Heroin, organized crime and the making of modern Turkey
William Armstrong - williamjohnarmstron[at]gmail.com
On the morning of Nov. 4, 1996, Turkey woke up to news of a car crash near the small town of Susurluk, just south of Istanbul. The accident on a quiet country road seemed ordinary enough, but it was the four passengers inside the new model Mercedes - three dead and one seriously injured – who made national headlines. They included a former beauty pageant winner, an Istanbul police chief, a Kurdish member of parliament, and an ultra-nationalist contract killer who was on Interpol’s red list. The scandal lifted the lid on the murky alliance between the Turkish military, members of the ruling party, security officials, and organized crime, and commanded the news agenda for weeks.

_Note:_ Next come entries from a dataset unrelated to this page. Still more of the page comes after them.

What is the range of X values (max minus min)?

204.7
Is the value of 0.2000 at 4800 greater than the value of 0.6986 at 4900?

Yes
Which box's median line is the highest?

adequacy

Cultivated in Central Anatolia since the 19th century, opium, morphine and heroin became staple products critical to Anatolia’s economy, and by the early years of the Turkish Republic the country ranked among the chief opium suppliers for the world narcotics market. Naturally, Ankara was reluctant to regulate production of its lucrative opium business, but international pressure eventually forced it to take steps in the early 1930s. Turkey was a key battleground in the U.S. Federal Bureau of Narcotics' (FBN) struggle to enforce the international embargo on opium and other drugs - the heart of a web of smuggling routes emanating across the Mediterranean and the North Atlantic. Based on exhaustive study of FBN files, much of Gingeras’ book is taken up with the complex cat and mouse game as the bureau tried to combat the opium trade in Turkey.

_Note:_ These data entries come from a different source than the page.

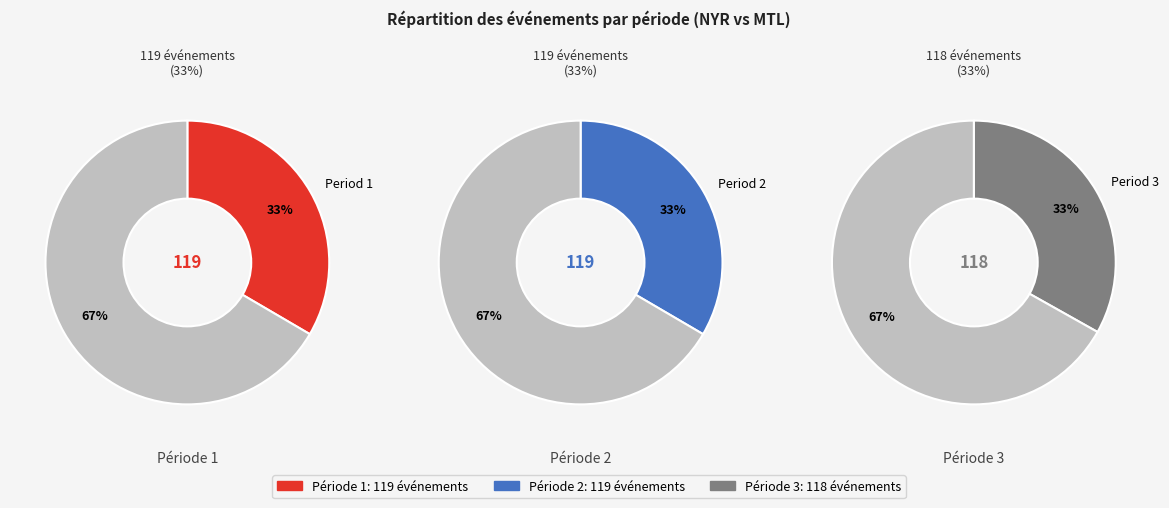

To the nearest percent, what portion does Period 1 represent?

33%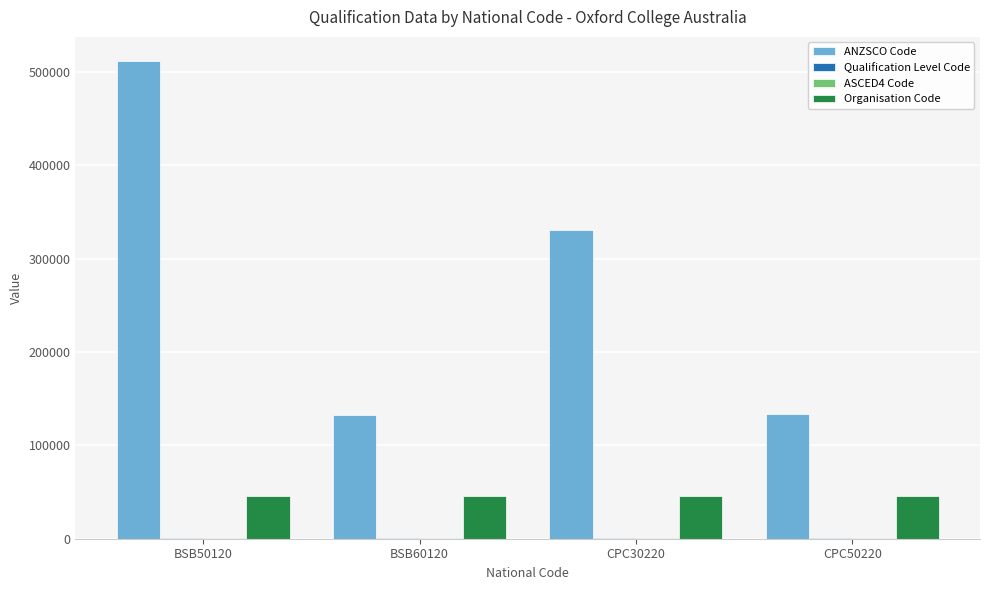

Which series changed the most between BSB60120 and CPC30220?

ANZSCO Code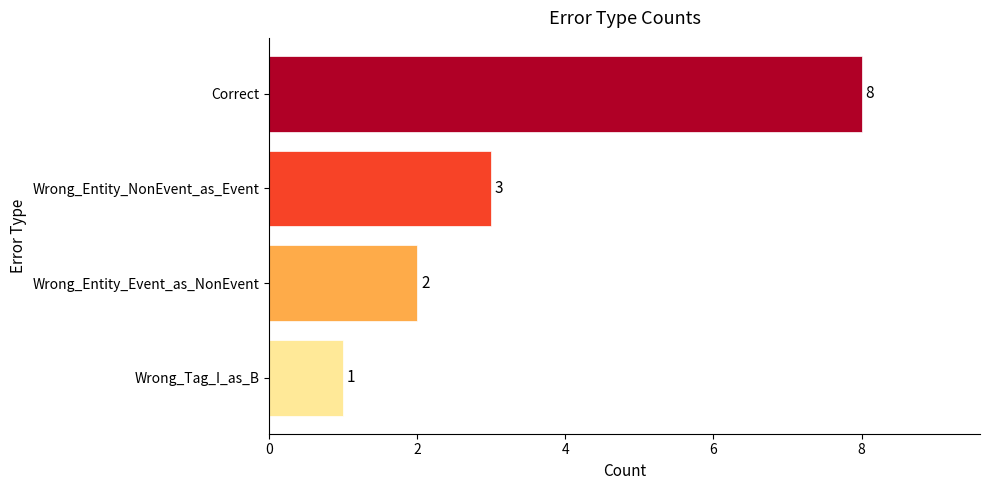

True or false: the data shows 10 at Correct.

False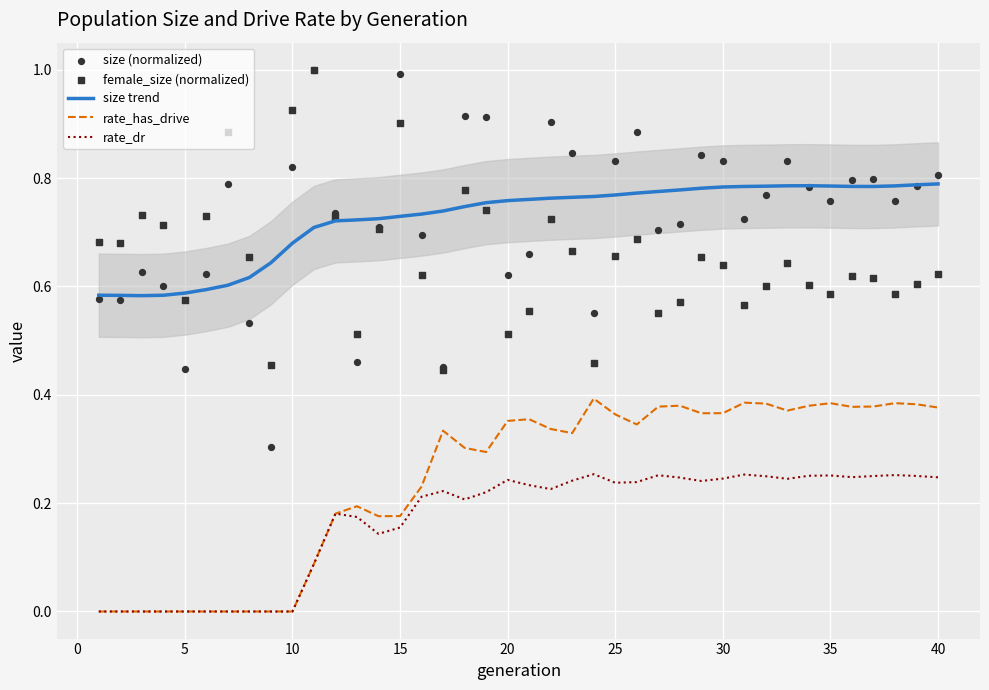

What are all the series names shown in the legend?

size trend, rate_has_drive, rate_dr, size (normalized), female_size (normalized)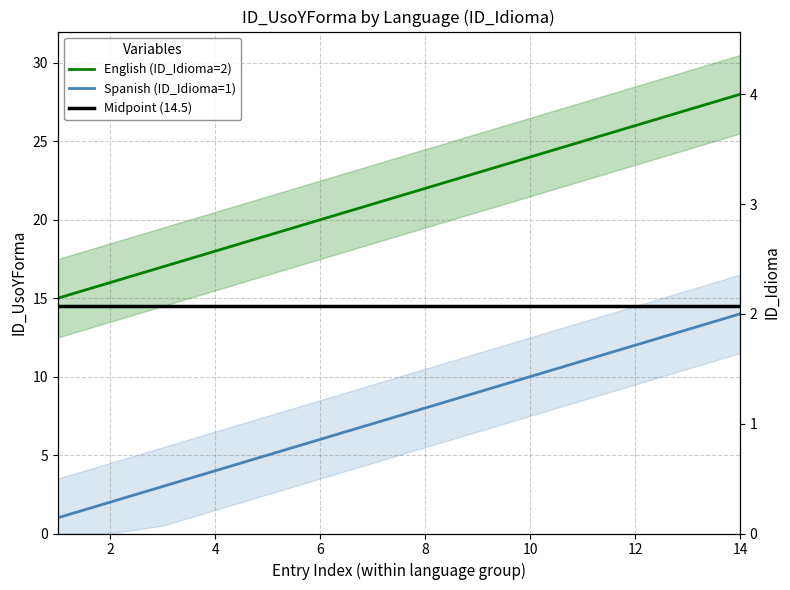

What are all the series names shown in the legend?

English (ID_Idioma=2), Spanish (ID_Idioma=1), Midpoint (14.5)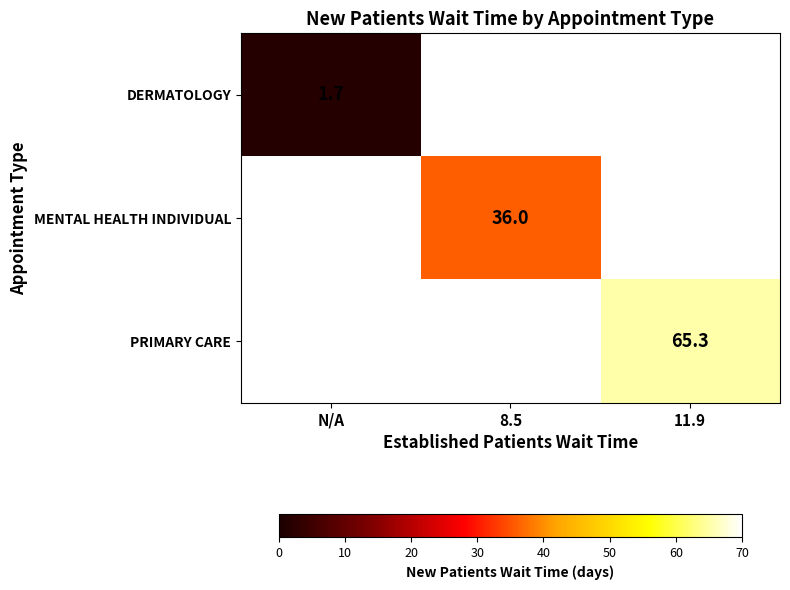

What is the minimum value shown in the chart?

1.7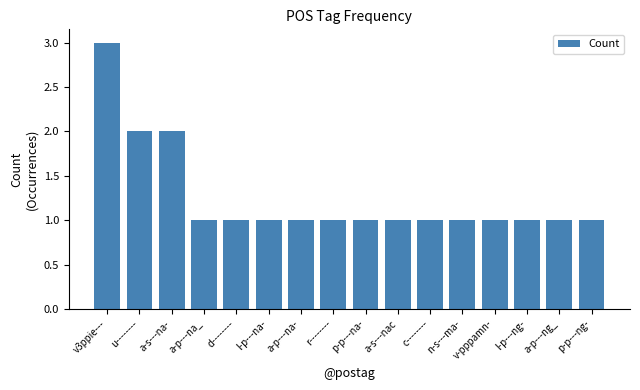

Approximately how many times larger is the value at r-------- compared to c--------?

1.0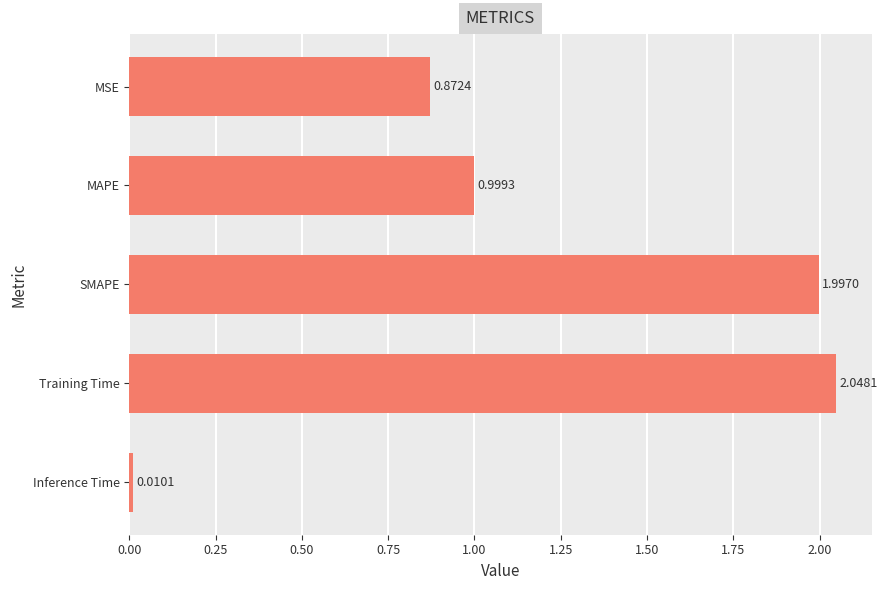

Rank the categories by value from highest to lowest.

Training Time, SMAPE, MAPE, MSE, Inference Time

After the Second World War, the FBN sought to establish a more fixed, engaged presence in the country. This took place within the emerging Cold War framework, and the author suggests that the degree to which Washington pursued the fight against organized crime at home and abroad was symptomatic of a broader pattern of Cold War thinking. The trade and production of narcotics was an element found in a variety of strategically important anti-Communist battlegrounds, and Istanbul was one of the most significant. Undercover FBN agent Sal Vizzini captured the popular image of Istanbul as a seedy Cold War outpost of skullduggery in his memoirs, describing it as “a city of unending intrigues, half-Asian and half-European, an ancient metropolis where corruption had been a way of life for a thousand years.”

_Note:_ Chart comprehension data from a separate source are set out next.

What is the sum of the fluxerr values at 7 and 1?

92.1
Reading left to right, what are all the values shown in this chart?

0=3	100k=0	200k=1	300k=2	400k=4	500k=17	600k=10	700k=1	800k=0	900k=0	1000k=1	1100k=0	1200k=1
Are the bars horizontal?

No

Among the most interesting sections of the book center on Gingeras’ suggestion that the work of the FBN in Istanbul often blurred with that of the CIA. The accounts of a number of FBN operatives make clear that the FBN’s presence allowed for the execution of clandestine operations undertaken by the CIA. Narcotics agents, the author writes, were useful in providing a veneer of legitimacy for gathering intelligence:
The activities of the FBN, which included both pursuing criminals as well as defining the nature of the crimes and criminals involved, served to amplify the growing hegemonic influence and reach of the United States during the Cold War … Combating the drug trade in Turkey, in the words of Sal Vizzini, provided an essential ‘cover within a cover’ for both American and Turkish officers tasked with executing covert operations in the service of Western interests.
After Richard Nixon became president in 1969, combating heroin trafficking into the U.S. became the centerpiece of Washington’s foreign policy. Some claimed that 80 percent of heroin consumed in the U.S. was sourced from Turkey, and the Nixon administration demanded that Ankara crack down on opium production in Anatolia, offering financial aid as a way of speeding up the transition and softening the blow.
Turkey agreed to tighten measures in 1971, but the real story of the 1970s was the budding relationship forged between its National Intelligence Agency (MİT) and the criminal underworld. The country faced mounting instability throughout the decade, marked by politically-motivated street violence and internal and external threats that appeared to endanger the existence of the state. In this paranoid atmosphere, Gingeras writes, “the gangsters of the 1970s and beyond became the instrument of a robust and paranoid government apparatus committed to the preservation of the state at all costs.” Desperate times cemented relationships between outlaws and officers of the peace, and the lines between legitimate and illegitimate business operations were also blurred. But organized crime was not only the preserve of statist or right-wing groups. The outlawed Kurdistan Workers’ Party (PKK), for example, long relied on the heroin trade to finance its war against Ankara, largely mediated by a figure called Behçet Cantürk, who was one of the most notorious heroin traffickers of the 1970s.
The Susurluk scandal of 1996 offered a glimpse into Turkey’s tangled web of smugglers, politicians, policemen, thugs, spies, diplomats, and hitmen, but unfortunately that is where Gingeras’ study ends. Contemporary political-criminal connections in Turkey are certainly no small subject, and in an “advanced democracy” it would be the job of local journalists to uncover such shady business. But there are few with the courage, skill or inclination to pursue those links - to say nothing of the political feasibility for investigative journalism at the present moment. Perhaps in 20 years we can expect a book as detailed as this one on the subject.